Disappointingly for a biographer, when Prichard came to write about 1941 in the third goldfields novel, Winged Seeds, she didn’t directly fictionalise her own ten weeks in Kalgoorlie. Perhaps her experience simply didn’t fit the characters’ situation. This section of the novel is interesting in its own right, depicting raids on communists’ houses during illegality and Sally taking momentous steps of support for communism. However, I can’t help wishing that somewhere Prichard had given a candid account of her ten weeks in Kalgoorlie—what was she really doing for the party during illegality? Did she have anything to do with Francis Legeny? What of Boulder’s “Kremlin” on Piesse Street? Of course, it was too soon to be candid in 1950 when she was writing, and it probably still felt too soon by the time she died in 1969, without an end to the Cold War in sight.

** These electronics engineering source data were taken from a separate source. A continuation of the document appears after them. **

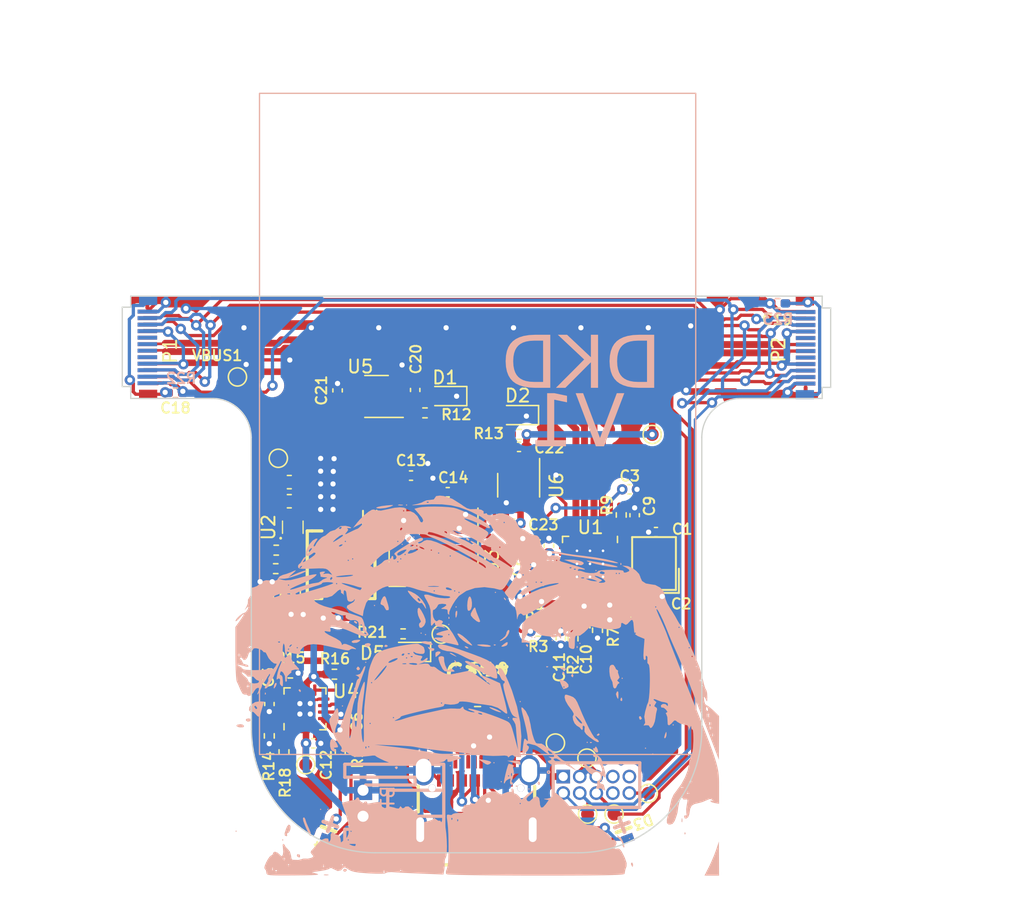
<source format=kicad_pcb>
(kicad_pcb (version 20221018) (generator pcbnew)

  (general
    (thickness 0.8)
  )

  (paper "A4")
  (layers
    (0 "F.Cu" signal)
    (31 "B.Cu" signal)
    (32 "B.Adhes" user "B.Adhesive")
    (33 "F.Adhes" user "F.Adhesive")
    (34 "B.Paste" user)
    (35 "F.Paste" user)
    (36 "B.SilkS" user "B.Silkscreen")
    (37 "F.SilkS" user "F.Silkscreen")
    (38 "B.Mask" user)
    (39 "F.Mask" user)
    (40 "Dwgs.User" user "User.Drawings")
    (41 "Cmts.User" user "User.Comments")
    (42 "Eco1.User" user "User.Eco1")
    (43 "Eco2.User" user "User.Eco2")
    (44 "Edge.Cuts" user)
    (45 "Margin" user)
    (46 "B.CrtYd" user "B.Courtyard")
    (47 "F.CrtYd" user "F.Courtyard")
    (50 "User.1" user)
    (51 "User.2" user)
    (52 "User.3" user)
    (53 "User.4" user)
    (54 "User.5" user)
    (55 "User.6" user)
    (56 "User.7" user)
    (57 "User.8" user)
    (58 "User.9" user)
  )

  (setup
    (stackup
      (layer "F.SilkS" (type "Top Silk Screen"))
      (layer "F.Paste" (type "Top Solder Paste"))
      (layer "F.Mask" (type "Top Solder Mask") (thickness 0.01))
      (layer "F.Cu" (type "copper") (thickness 0.035))
      (layer "dielectric 1" (type "core") (thickness 0.71) (material "FR4") (epsilon_r 4.5) (loss_tangent 0.02))
      (layer "B.Cu" (type "copper") (thickness 0.035))
      (layer "B.Mask" (type "Bottom Solder Mask") (thickness 0.01))
      (layer "B.Paste" (type "Bottom Solder Paste"))
      (layer "B.SilkS" (type "Bottom Silk Screen"))
      (copper_finish "None")
      (dielectric_constraints no)
    )
    (pad_to_mask_clearance 0)
    (pcbplotparams
      (layerselection 0x00010fc_ffffffff)
      (plot_on_all_layers_selection 0x0000000_00000000)
      (disableapertmacros false)
      (usegerberextensions false)
      (usegerberattributes true)
      (usegerberadvancedattributes true)
      (creategerberjobfile true)
      (dashed_line_dash_ratio 12.000000)
      (dashed_line_gap_ratio 3.000000)
      (svgprecision 4)
      (plotframeref false)
      (viasonmask false)
      (mode 1)
      (useauxorigin false)
      (hpglpennumber 1)
      (hpglpenspeed 20)
      (hpglpendiameter 15.000000)
      (dxfpolygonmode true)
      (dxfimperialunits true)
      (dxfusepcbnewfont true)
      (psnegative false)
      (psa4output false)
      (plotreference true)
      (plotvalue true)
      (plotinvisibletext false)
      (sketchpadsonfab false)
      (subtractmaskfromsilk false)
      (outputformat 1)
      (mirror false)
      (drillshape 1)
      (scaleselection 1)
      (outputdirectory "")
    )
  )

  (net 0 "")
  (net 1 "GND")
  (net 2 "Net-(U1-XTALIN{slash}CLKIN)")
  (net 3 "Net-(U1-XTALOUT{slash}(CLKIN_EN))")
  (net 4 "+3V3")
  (net 5 "Net-(U1-CRFILT)")
  (net 6 "Net-(U1-PLLFILT)")
  (net 7 "Net-(U1-VBUS_DET)")
  (net 8 "RESET")
  (net 9 "unconnected-(J1-TX1+-PadA2)")
  (net 10 "unconnected-(J1-TX1--PadA3)")
  (net 11 "VTRef")
  (net 12 "Net-(J1-CC1)")
  (net 13 "unconnected-(J1-SBU1-PadA8)")
  (net 14 "unconnected-(J1-RX2--PadA10)")
  (net 15 "unconnected-(J1-RX2+-PadA11)")
  (net 16 "unconnected-(J1-TX2+-PadB2)")
  (net 17 "unconnected-(J1-TX2--PadB3)")
  (net 18 "Net-(J1-CC2)")
  (net 19 "unconnected-(J1-SBU2-PadB8)")
  (net 20 "SWDIO")
  (net 21 "unconnected-(J4-Pin_8-Pad8)")
  (net 22 "/DeviceSelect/D2+")
  (net 23 "/DeviceSelect/D2-")
  (net 24 "Net-(D3-K)")
  (net 25 "nRESET")
  (net 26 "SWO")
  (net 27 "unconnected-(P2-CC-PadA5)")
  (net 28 "/ExtraBattery/VBAT")
  (net 29 "SWCLK")
  (net 30 "unconnected-(J4-Pin_7-Pad7)")
  (net 31 "/ExtraBattery/3.7Out")
  (net 32 "unconnected-(J4-Pin_9-Pad9)")
  (net 33 "/DeviceSelect/D1+")
  (net 34 "/DeviceSelect/D1-")
  (net 35 "unconnected-(P1-SBU1-PadA8)")
  (net 36 "unconnected-(P1-SBU2-PadB8)")
  (net 37 "Net-(U1-SMBDATA{slash}NON_REM1)")
  (net 38 "Net-(U1-SUSP_IND{slash}LOCAL_PWR{slash}(NON_REM0))")
  (net 39 "unconnected-(P2-SBU1-PadA8)")
  (net 40 "unconnected-(P2-SBU2-PadB8)")
  (net 41 "unconnected-(P1-CC-PadA5)")
  (net 42 "unconnected-(P1-VCONN-PadB5)")
  (net 43 "PWREN1")
  (net 44 "/DeviceSelect/VBUS1")
  (net 45 "PWREN2")
  (net 46 "Net-(U1-SMBCLK{slash}CFG_SEL0)")
  (net 47 "Net-(U1-RBIAS)")
  (net 48 "unconnected-(P2-VCONN-PadB5)")
  (net 49 "/DeviceSelect/VBUS2")
  (net 50 "Net-(D1-A)")
  (net 51 "Net-(D2-A)")
  (net 52 "Net-(D4-A)")
  (net 53 "Net-(U2-SW)")
  (net 54 "Net-(D3-A)")
  (net 55 "Net-(D4-K)")
  (net 56 "/ExtraBattery/FB")
  (net 57 "Net-(U4-ISET)")
  (net 58 "Net-(U4-ILIM)")
  (net 59 "Net-(U4-TS)")
  (net 60 "unconnected-(U4-TD-Pad15)")
  (net 61 "/DeviceSelect/Vsys")
  (net 62 "Net-(D5-A)")
  (net 63 "/DeviceSelect/D-")
  (net 64 "unconnected-(J1-RX1--PadB10)")
  (net 65 "unconnected-(J1-RX1+-PadB11)")
  (net 66 "Net-(P1-SHIELD)")
  (net 67 "Net-(P2-SHIELD)")
  (net 68 "Net-(J1-D+-PadA6)")
  (net 69 "Net-(J1-D--PadA7)")
  (net 70 "/DeviceSelect/D+")
  (net 71 "unconnected-(U1-NC-Pad6)")
  (net 72 "unconnected-(U1-OCS1_N-Pad8)")
  (net 73 "unconnected-(U1-OCS2_N-Pad12)")

  (footprint "Package_TO_SOT_SMD:SOT-23-6_Handsoldering" (layer "F.Cu") (at 148.771443 73.733557 -90))

  (footprint "Package_DFN_QFN:VQFN-16-1EP_3x3mm_P0.5mm_EP1.6x1.6mm" (layer "F.Cu") (at 132.364154 90.913557 90))

  (footprint "TestPoint:TestPoint_Pad_D1.0mm" (layer "F.Cu") (at 127.176443 65.413557 90))

  (footprint "Resistor_SMD:R_0402_1005Metric_Pad0.72x0.64mm_HandSolder" (layer "F.Cu") (at 143.918943 92.993557))

  (footprint "Capacitor_SMD:C_0402_1005Metric_Pad0.74x0.62mm_HandSolder" (layer "F.Cu") (at 129.631231 90.546345 -90))

  (footprint "Capacitor_SMD:C_0402_1005Metric_Pad0.74x0.62mm_HandSolder" (layer "F.Cu") (at 151.096943 78.380057 -90))

  (footprint "Capacitor_SMD:C_0402_1005Metric_Pad0.74x0.62mm_HandSolder" (layer "F.Cu") (at 155.766943 83.51 90))

  (footprint "Capacitor_SMD:C_0402_1005Metric_Pad0.74x0.62mm_HandSolder" (layer "F.Cu") (at 157.2925 74.05 180))

  (footprint "easyeda2kicad:IND-SMD_L5.2-W5.2_YSPI0530" (layer "F.Cu") (at 135.136443 79.843557 90))

  (footprint "Capacitor_SMD:C_0402_1005Metric_Pad0.74x0.62mm_HandSolder" (layer "F.Cu") (at 159.149443 82.357557))

  (footprint "easyeda2kicad:SideStuckLED" (layer "F.Cu") (at 157.27615 101.202449 -160))

  (footprint "TestPoint:TestPoint_Pad_D1.0mm" (layer "F.Cu") (at 133.766443 83.943557 180))

  (footprint "Capacitor_SMD:C_0603_1608Metric_Pad1.08x0.95mm_HandSolder" (layer "F.Cu") (at 131.158943 73.493557))

  (footprint "Resistor_SMD:R_0402_1005Metric_Pad0.72x0.64mm_HandSolder" (layer "F.Cu") (at 148.798943 69.823557 180))

  (footprint "TestPoint:TestPoint_Pad_D1.0mm" (layer "F.Cu") (at 154.066443 99.003557 90))

  (footprint "LED_SMD:LED_0603_1608Metric_Pad1.05x0.95mm_HandSolder" (layer "F.Cu") (at 140.351443 86.543557 180))

  (footprint "Resistor_SMD:R_0402_1005Metric_Pad0.72x0.64mm_HandSolder" (layer "F.Cu") (at 152.946943 85.525057 90))

  (footprint "Capacitor_SMD:C_0603_1608Metric_Pad1.08x0.95mm_HandSolder" (layer "F.Cu") (at 131.158943 74.963557))

  (footprint "Resistor_SMD:R_0402_1005Metric_Pad0.72x0.64mm_HandSolder" (layer "F.Cu") (at 131.238731 88.166345))

  (footprint "Capacitor_SMD:C_0402_1005Metric_Pad0.74x0.62mm_HandSolder" (layer "F.Cu") (at 168.696443 59.753557))

  (footprint "Capacitor_SMD:C_0402_1005Metric_Pad0.74x0.62mm_HandSolder" (layer "F.Cu") (at 140.826443 66.413557 -90))

  (footprint "easyeda2kicad:USB-C-SMD_TYPE-C-24P-GTJB-040" (layer "F.Cu") (at 120.286443 63.143557 -90))

  (footprint "Resistor_SMD:R_0402_1005Metric_Pad0.72x0.64mm_HandSolder" (layer "F.Cu") (at 139.898943 85.153557))

  (footprint "Resistor_SMD:R_0402_1005Metric_Pad0.72x0.64mm_HandSolder" (layer "F.Cu") (at 152.0275 82.88))

  (footprint "Capacitor_SMD:C_0402_1005Metric_Pad0.74x0.62mm_HandSolder" (layer "F.Cu") (at 140.506443 72.993557))

  (footprint "Resistor_SMD:R_0402_1005Metric_Pad0.72x0.64mm_HandSolder" (layer "F.Cu") (at 141.578943 68.173557))

  (footprint "Resistor_SMD:R_0402_1005Metric_Pad0.72x0.64mm_HandSolder" (layer "F.Cu") (at 130.153943 78.723557 180))

  (footprint "Capacitor_SMD:C_0402_1005Metric_Pad0.74x0.62mm_HandSolder" (layer "F.Cu") (at 148.798943 70.783557))

  (footprint "Capacitor_SMD:C_0402_1005Metric_Pad0.74x0.62mm_HandSolder" (layer "F.Cu") (at 135.051231 91.968845 90))

  (footprint "Resistor_SMD:R_0402_1005Metric_Pad0.72x0.64mm_HandSolder" (layer "F.Cu") (at 130.116443 80.143557))

  (footprint "Resistor_SMD:R_0402_1005Metric_Pad0.72x0.64mm_HandSolder" (layer "F.Cu") (at 154.826943 84.875057 90))

  (footprint "Package_TO_SOT_SMD:SOT-23-6_Handsoldering" (layer "F.Cu") (at 137.856443 66.913557 180))

  (footprint "TestPoint:TestPoint_Pad_D1.0mm" (layer "F.Cu") (at 130.316443 71.663557 180))

  (footprint "easyeda2kicad:SOT-563_L1.6-W1.2-P0.50-LS1.6-BR" (layer "F.Cu") (at 131.426443 76.963557 -90))

  (footprint "Capacitor_SMD:C_0402_1005Metric_Pad0.74x0.62mm_HandSolder" (layer "F.Cu") (at 122.416443 66.633557 180))

  (footprint "easyeda2kicad:CRYSTAL-SMD_4P-L3.2-W2.5-BL" (layer "F.Cu") (at 159.166943 79.747557 90))

  (footprint "Capacitor_SMD:C_0402_1005Metric_Pad0.74x0.62mm_HandSolder" (layer "F.Cu") (at 159.316943 77.337557))

  (footprint "Resistor_SMD:R_0402_1005Metric_Pad0.72x0.64mm_HandSolder" (layer "F.Cu") (at 134.623731 88.256345 180))

  (footprint "TestPoint:TestPoint_Pad_D1.0mm" (layer "F.Cu") (at 151.596443 93.543557 90))

  (footprint "easyeda2kicad:USB-C-SMD_TYPE-C-24P-GTJB-040" (layer "F.Cu") (at 170.778943 63.173557 90))

  (footprint "Package_TO_SOT_SMD:SOT-223-3_TabPin2" (layer "F.Cu") (at 142.236443 79.593557 -90))

  (footprint "Capacitor_SMD:C_0402_1005Metric_Pad0.74x0.62mm_HandSolder" (layer "F.Cu") (at 131.646443 81.941057 -90))

  (footprint "Resistor_SMD:R_0402_1005Metric_Pad0.72x0.64mm_HandSolder" (layer "F.Cu") (at 156.65 76.0175 -90))

  (footprint "TestPoint:TestPoint_Pad_D1.0mm" (layer "F.Cu") (at 159.026443 69.833557 90))

  (footprint "TestPoint:TestPoint_Pad_D1.0mm" (layer "F.Cu") (at 156.096443 99.003557 90))

  (footprint "TestPoint:TestPoint_Pad_D1.0mm" (layer "F.Cu") (at 158.726443 97.413557 90))

  (footprint "Capacitor_SMD:C_0402_1005Metric_Pad0.74x0.62mm_HandSolder" (layer "F.Cu") (at 153.886943 84.580057 90))

  (footprint "Resistor_SMD:R_0805_2012Metric_Pad1.20x1.40mm_HandSolder" (layer "F.Cu") (at 145.616443 91.473557 180))

  (footprint "TestPoint:TestPoint_Pad_D1.0mm" (layer "F.Cu") (at 142.826443 85.173557 180))

  (footprint "Package_DFN_QFN:HVQFN-24-1EP_4x4mm_P0.5mm_EP2.5x2.5mm_ThermalVias" (layer "F.Cu") (at 154.25 79.7725 -90))

  (footprint "Capacitor_SMD:C_0402_1005Metric_Pad0.74x0.62mm_HandSolder" (layer "F.Cu") (at 152.006943 85.495057 90))

  (footprint "Resistor_SMD:R_0402_1005Metric_Pad0.72x0.64mm_HandSolder" (layer "F.Cu") (at 152.039443 83.827557 180))

  (footprint "Capacitor_SMD:C_0402_1005Metric_Pad0.74x0.62mm_HandSolder" locked (layer "F.Cu")
    (tstamp cf334da4-d9e5-48d9-9ec9-9d003cc79a15)
    (at 150.489443 79.957557)
    (descr "Capacitor SMD 0402 (1005 Metric), square (rectangular) end terminal, IPC_7351 nominal with elongated pad for handsoldering. (Body size source: IPC-SM-782 page 76, https://www.pcb-3d.com/wordpress/wp-content/uploads/ipc-sm-782a_amendment_1_and_2.pdf), generated with kicad-footprint-generator")
    (tags "capacitor handsolder")
    (property "LCSC Part" "C14445 ")
    (property "Sheetfile" "DeviceSelect.kicad_sch")
    (property "Sheetname" "DeviceSelect")
    (property "ki_description" "Unpolarized capacitor")
    (property "ki_keywords" "cap capacitor")
    (path "/44221b1b-0b86-4e5b-a42c-af9dc25917a2/5f18b351-1b88-4a46-9884-efb71a955a5b")
    (attr smd)
    (fp_text reference "C8" (at -1.809443 0.022443 90) (layer "F.SilkS")
        (effects (font (size 0.8 0.8) (thickness 0.15)))
      (tstamp c196e14d-308a-4040-9c1f-dfa4c38de178)
    )
    (fp_text value "1u" (at 0 1.16) (layer "F.Fab")
        (effects (font (size 1 1) (thickness 0.15)))
      (tstamp 1abd35bf-f83c-4882-b3ea-e22ed2ad5129)
    )
    (fp_text user "${REFERENCE}" (at 0 0) (layer "F.Fab")
        (effects (font (size 0.25 0.25) (thickness 0.04)))
      (tstamp 03067f96-a76c-4483-8562-a5ebc02d0086)
    )
    (fp_line (start -0.115835 -0.36) (end 0.115835 -0.36)
      (stroke (width 0.12) (type solid)) (layer "F.SilkS") (tstamp 2cd032ac-6db9-496d-a61c-767252225395))
    (fp_line (start -0.115835 0.36) (end 0.115835 0.36)
      (stroke (width 0.12) (type solid)) (layer "F.SilkS") (tstamp 113f8a6c-fcf0-4165-81ea-35c7ae304eea))
    (fp_line (start -1.08 -0.46) (end 1.08 -0.46)
      (stroke (width 0.05) (type solid)) (layer "F.CrtYd") (tstamp f94
... [686708 chars truncated]
</source>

[1] Exiles at Home, loc. 2911.

[2] KSP to Commonwealth Literary Fund, 15 December 1940, NAA, A463, 1968/5004.

[3] KSP ASIO file, NAA, Vol. 2a, 12.

[4] Prichard, ‘On Purpose’, 121.

[5] Doon Stone Papers, MS7043.

[6] “Some Recollections of KSP”, Doon Stone Papers, MS7043.

[7] KSP to Hilda Esson, 7 June 1941, KSPP, MS6201/10/7.

[8] Williams, The First Furrow, 170.

[9] Macintyre, The Reds, loc. 7044-7058.

[10] ASIO, Vol. 1, 14.

[11] Macintyre, The Reds, loc. 7307.

[12] KSP, Kalgoorlie, to Tov Apletin, 9 June 1941, extract from treated mails, 25 June 1941, KSP ASIO file, NAA, Vol. 2 – 1941-1952, 32.

[13] John Hale, “My Father, Len Hale”, Papers in Labour History, no. 29, 2005, 15.

[14] Kalgoorlie Miner, 30 May 1941, 1.

[15] Prichard, Winged Seeds, 48.

[16] KSP ASIO file, NAA, Vol. 2 – 1941-1952, 33.

[17] Kalgoorlie Miner, 25 July 1941, 2.

[18] KSP ASIO file, NAA, Vol. 2 – 1941-1952, 47.

[19] KSP to H.S. Temby, 12 October 1941, NAA: A463, 1968/5004, 96.

[20] KSP to Hilda Esson, 22 June 1940, KSPP, MS6201/10/7.

[21] KSP, Sydney, to H.S. Temby, CLF, 12 March 1945, NAA: A463, 1968/5004, 82.

[22] Burchill, ‘KSP: Romance, Romanticism and Politics’, 314.